Going it alone
As insurers debate the benefits of bilateral agreements, it begs the question as to whether there are other potential routes to consider. Martyn Hardy believes there are and he has been following one for the last three years since deciding to take KGM out of the General Terms of Agreement
Prior to the landmark decision handed down by the House of Lords in the 2000 credit hire case of Dimond v Lovell, I recall the clear words of advice from the lower courts at that time: don't come into court and argue need period and rate if you have not made an offer to the innocent claimant. Well, so far as I can see, little has changed since that advice was given out.
KGM was driven to the view that we should graciously exit the credit hire General Terms of Agreement in July 2005 because of an overriding feeling that we were still being abused within it; being made to feel guilty whenever we dared to raise a question.
At no time was it our intention to deny the innocent party a replacement vehicle nor was it our intention to offer a substandard service. The decision was born out of the desire to take control of our spend, which we felt the protocol had lost sight of.
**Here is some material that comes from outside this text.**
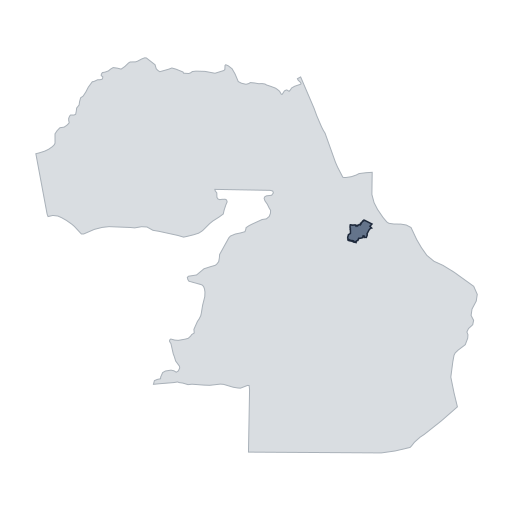 Chongwe, Lusaka, Zambia shown in context, rotated 271°
{"feature_id": "96606910B32717004733154", "entity_name": "Chongwe", "entity_type": "district", "adm_level": 2, "iso_a3": "ZMB", "parent_name": "Zambia", "parent_adm1": "Lusaka", "projection": "equal_earth", "projection_center": [28.753, -15.39], "detail": "fine", "context": "in_parent", "style": "filled", "palette": "slate", "viewbox_px": 512, "rotation_deg": 271, "n_neighbors": 0, "source": "geoboundaries", "source_scale": "gbopen_adm2", "svg_char_len": 6018}
<svg xmlns="http://www.w3.org/2000/svg" viewBox="0 0 512 512"><g transform="rotate(271 256 256)"><path d="M341.7,370.7L319.5,370.8L311.4,373.1L304.7,376.7L296.8,382.3L292.3,386.2L291.0,388.3L290.4,393.1L290.4,400.4L289.6,405.7L287.2,410.5L275.2,416.4L267.3,421.2L259.6,426.8L253.8,434.1L249.9,443.1L243.3,454.3L229.5,474.2L221.5,477.9L214.8,477.0L206.7,472.9L200.3,472.1L195.5,474.7L191.1,473.9L187.1,469.7L183.7,468.2L181.0,469.3L177.5,469.1L171.0,466.8L165.5,459.8L162.5,456.8L160.1,455.7L153.5,454.6L138.3,452.9L122.5,456.4L108.7,460.0L94.4,444.2L80.6,427.4L77.7,423.2L72.5,417.6L68.8,414.8L67.3,413.4L63.5,398.5L61.3,384.7L59.8,251.9L122.3,251.9L126.3,251.4L126.5,249.9L123.6,242.8L123.7,240.3L124.4,235.5L127.1,225.8L127.3,222.6L125.9,212.0L126.0,206.2L126.7,194.3L126.2,190.3L127.7,184.9L128.1,181.4L128.7,179.8L128.0,175.8L126.6,161.6L125.9,155.7L129.6,156.6L130.9,159.5L131.6,162.7L133.3,162.8L137.8,164.7L139.4,167.4L140.4,173.0L139.8,175.9L138.4,178.3L139.8,180.4L142.8,181.7L144.6,181.3L149.6,177.5L154.2,176.0L156.6,175.0L166.9,172.5L169.0,171.1L170.4,171.1L171.5,172.2L170.5,176.2L170.3,179.8L171.6,186.5L172.5,189.7L174.7,192.0L176.3,193.1L178.0,195.6L181.6,195.2L189.6,198.6L192.0,200.2L195.3,201.8L197.7,202.3L205.9,203.5L214.5,205.5L219.0,205.6L222.1,205.1L224.4,204.2L225.7,203.1L226.3,202.1L229.6,189.4L231.2,188.3L233.4,187.7L234.6,188.9L236.0,196.9L242.3,204.2L244.4,210.3L246.0,215.5L247.3,217.0L249.7,218.8L253.5,219.4L256.9,219.6L273.7,228.5L275.5,230.1L277.6,234.9L278.8,240.2L280.1,244.5L282.3,245.3L284.2,245.6L286.2,248.5L287.6,251.1L292.6,261.5L293.3,265.7L295.7,268.5L298.9,269.7L302.0,269.8L303.7,268.6L308.0,266.4L311.3,264.0L313.8,263.1L315.2,263.6L316.3,265.3L317.0,270.6L319.4,272.3L321.2,271.6L321.8,269.6L321.9,268.5L321.9,213.7L320.4,214.1L318.4,215.7L314.0,215.9L312.3,217.0L311.7,218.8L312.1,221.1L312.2,224.2L311.5,225.6L309.6,226.2L306.7,225.0L301.6,223.4L297.4,222.5L294.3,218.4L290.2,212.2L287.5,209.0L280.9,202.6L279.8,201.3L277.8,198.2L276.1,193.1L274.5,187.1L273.6,183.3L275.2,177.5L279.0,158.5L279.9,152.5L283.1,146.5L283.3,141.1L282.0,134.2L282.3,130.3L282.8,108.5L281.9,101.6L279.8,93.9L275.0,83.3L275.0,81.0L282.3,74.0L284.5,71.4L288.3,65.8L290.9,61.0L292.5,57.2L293.0,52.1L291.8,47.4L294.3,46.4L354.4,34.1L355.3,37.4L357.1,42.8L359.1,46.8L361.7,50.4L363.9,52.5L365.4,53.1L374.6,52.9L377.9,55.0L380.8,57.7L381.5,61.9L383.4,64.6L385.5,66.6L386.4,66.9L387.9,66.4L390.3,66.3L392.6,67.2L393.7,68.1L393.8,71.6L394.5,73.2L397.7,73.8L400.8,74.1L403.9,76.5L407.2,76.9L411.1,77.9L412.9,80.4L417.0,83.0L421.9,85.4L427.4,89.3L427.5,90.5L428.5,92.7L429.4,94.4L429.5,96.8L430.0,99.0L431.4,99.6L432.5,99.7L433.6,98.1L435.1,98.2L436.7,99.2L437.2,101.8L438.5,105.2L440.5,107.6L441.9,109.9L441.4,114.1L440.5,117.9L443.2,121.6L446.8,125.2L447.8,126.8L448.0,132.1L448.6,133.9L451.0,138.3L452.2,141.2L452.1,142.9L445.5,151.7L441.4,153.0L439.7,154.8L438.6,156.6L441.2,165.3L442.5,168.6L441.4,172.8L438.7,179.8L437.5,180.4L437.3,185.7L438.1,187.6L439.3,189.1L439.8,192.7L439.7,201.7L438.0,211.8L440.9,220.6L441.9,221.6L446.0,221.7L446.7,222.4L445.7,224.9L442.8,228.8L437.6,231.9L430.1,235.2L428.5,238.4L427.5,243.0L428.3,245.8L429.3,247.3L429.0,251.4L428.3,255.7L428.5,259.0L428.1,262.0L427.2,263.5L425.8,268.0L424.2,272.5L422.9,274.5L421.1,276.7L418.1,278.5L418.1,279.4L421.5,281.5L422.3,282.9L422.6,283.9L421.2,286.2L422.7,287.5L424.6,288.7L426.4,291.7L428.4,297.3L428.7,297.9L429.3,298.0L430.4,297.4L432.5,295.1L434.0,294.3L435.8,297.5L404.6,311.5L397.3,314.3L386.4,319.2L382.8,321.1L380.0,322.9L351.1,333.8L346.5,335.9L336.3,341.4L336.0,342.4L336.1,344.9L337.0,350.1L338.7,354.8L340.2,357.6L341.2,364.6L341.7,370.7Z" fill="#d9dde1" stroke="#a8b0b8" stroke-width="1"/><path d="M272.1,355.5L272.1,356.1L272.7,356.2L272.9,356.3L273.0,356.7L273.3,357.2L273.3,357.6L274.4,358.1L274.5,357.9L275.3,358.3L275.2,358.4L275.2,358.5L275.3,358.7L275.6,359.4L275.6,360.3L275.8,361.0L276.0,361.9L276.8,362.5L276.8,362.4L278.1,362.8L277.8,363.9L276.8,363.8L276.4,363.9L276.5,364.1L276.5,366.0L279.0,366.9L280.1,366.6L284.1,368.6L285.7,370.0L286.0,371.1L287.7,369.4L290.0,371.4L293.3,364.6L293.4,364.4L293.4,364.2L293.6,364.1L293.7,363.9L293.6,363.7L293.7,363.4L293.7,363.2L293.4,363.2L293.2,363.1L293.0,362.9L292.8,362.7L292.9,362.4L292.7,362.4L292.6,362.2L292.5,361.9L292.4,361.8L292.3,361.7L292.2,361.7L291.9,361.5L291.7,361.4L291.5,361.2L291.4,361.2L291.2,361.0L291.1,360.8L291.0,360.7L290.9,360.6L290.8,360.4L290.7,360.5L290.6,360.4L290.5,360.2L290.3,360.1L290.1,360.0L290.0,359.9L289.9,359.9L289.9,360.0L289.7,360.2L289.5,359.9L289.6,359.7L289.6,359.8L289.5,359.7L289.4,359.7L289.5,359.6L289.5,359.4L289.4,359.3L289.4,359.2L289.2,358.9L289.0,358.7L288.9,358.5L288.9,358.4L289.0,358.3L288.9,358.2L288.7,358.1L288.7,357.9L288.7,357.7L288.6,357.4L288.4,357.3L288.4,357.2L288.3,356.9L288.2,356.9L288.3,356.8L288.3,356.7L288.2,356.6L288.3,356.5L288.2,356.4L288.2,356.1L288.2,355.9L288.2,355.7L288.3,355.6L288.2,355.5L288.3,355.5L288.2,355.5L288.3,355.4L288.4,355.2L288.5,355.1L288.5,354.9L288.7,354.7L288.8,354.7L288.9,354.4L288.8,354.1L288.7,353.8L288.6,353.6L288.6,353.4L288.6,353.2L288.6,352.9L288.7,352.7L288.5,352.3L288.6,352.2L288.5,351.9L288.6,351.7L288.5,351.4L288.6,351.1L288.6,350.9L288.8,350.7L288.9,350.4L288.9,350.2L288.8,349.9L288.8,349.7L288.7,349.6L288.3,349.6L287.8,349.6L287.6,349.6L287.3,349.6L287.0,349.5L286.6,349.5L286.3,349.5L285.9,349.7L285.7,349.7L285.5,349.8L285.4,349.9L285.2,349.8L284.6,349.6L284.4,349.6L284.2,349.9L283.7,349.9L283.4,349.9L283.2,349.9L283.0,350.0L282.7,350.0L282.3,350.0L280.2,350.0L278.9,348.0L277.8,347.9L277.5,347.6L275.6,347.3L274.7,347.8L274.5,347.7L274.1,347.6L274.0,348.2L273.3,348.0L273.2,348.6L273.9,348.9L273.9,349.0L273.8,349.3L273.7,349.3L273.1,349.2L272.9,349.1L272.8,349.6L273.3,349.8L273.2,350.5L272.8,350.3L272.7,350.3L272.6,350.9L273.1,351.1L273.1,351.7L272.4,351.6L272.2,352.1L273.0,352.4L272.9,353.0L272.4,352.9L272.3,353.6L271.6,353.5L271.2,355.7L271.8,355.6L272.1,355.5Z" fill="#64748b" stroke="#1e293b" stroke-width="1.5"/></g></svg>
The decision to exit the GTA was not taken lightly. We knew there was little point in doing so if our stance was not supported by the judiciary. With that in mind, we sat down with our legal advisors and, with their help, documented our process and procedures, scripted our offer letters and then set out to identify those claims where offers should be made at the earliest possible opportunity.
Outside the protocol, we were entitled to make an approach to the claimant but we were under no illusion that, by doing so, the gloves would come off and that certainly proved to be the case.
However, the approach has paid off. We have succeeded in countless cases and some credit hire organisations have changed their attitude towards us. They are now approaching claims where KGM is involved in a more conciliatory manner, accepting mitigation rates where they should apply - rates which, after all, still offer them a margin of profit.
Litigation route
Those who persist in choosing the litigation route are hopefully realising we are committed to this stance. Some of the cases that they have chosen to fight have been surprising. In one case, when the claimant was asked what he did with our offer letter, he replied that he spoke to his CHO and was advised to 'throw it in the bin'. No surprise then that the claim was dismissed. Even then, the CHO in question threatened to appeal the decision - a threat they have yet to carry out, I hasten to add.
We have also experienced some bizarre reactions. One CHO wrote to our policyholders telling them how good they were, and how bad we were for not being prepared to pay their reasonable claims. In doing so the CHO chose to make our policyholders aware of the details of their claim and - to a man - the policyholders have agreed that these hire claims are ridiculously high and should not be settled. By their action, we achieved the support of our policyholders without even having to ask.
Our successes in fighting claims far outweigh our defeats and our stance has driven some CHOs to enter into protocols with us that are far more advantageous than the GTA ever was. Our statistics show that we are saving around 30% against our previous GTA spend and that number is improving all of the time.
These results are generating interest among other insurers, and we are increasingly being approached to explain what we are doing. We are more than happy to share our approach with them. Realistically we know that KGM alone is no match for the combined might of the credit industry but insurers working together can have an impact and that momentum appears to be gathering pace.
If that was not encouragement enough, TNT Express has been waging a war of its own from which insurers have benefited. I refer to judgments in the case last year of Evans v TNT Logistics and, more recently in June 2008, of Steadman v TNT Express - albeit I understand the latter case is the subject of appeal. From the CHO's point of view, it has to be. The judgment in Evans was to allow mitigation rates, which is bad enough for them. In Steadman, the hire claim was dismissed entirely. If the appeal fails, quite where that leaves the credit industry is anyone's guess.
Interestingly, the judge in Steadman extols the proactive approach, saying: "I have previously expressed the view that much of the so-called litigation may have been avoided, and might still be avoidable, if defendants or their insurers institute schemes to provide innocent victims of vehicle damage with suitable alternative means of transport. Such schemes would, if properly formulated, result in claimants being able to avoid loss and thus reduce the volume of litigation in road traffic cases - even though this reduction may be seen as limited to those cases where liability is clear."
I accept that the practical problems in administering such schemes pose difficulties for some of the larger general insurers but I am yet to be convinced that operating bilateral agreements is any less of a burden where individual agreements and rates differ. We have found that our approach is practical and can benefit all parties. Whatever decision insurers come to - which may or may not be influenced by the outcome of favourable judgments like Steadman - the future of the GTA hangs in the balance as does the face of the credit hire industry as we currently know it.
- Martyn Hardy is claims director at KGM Motor Insurance.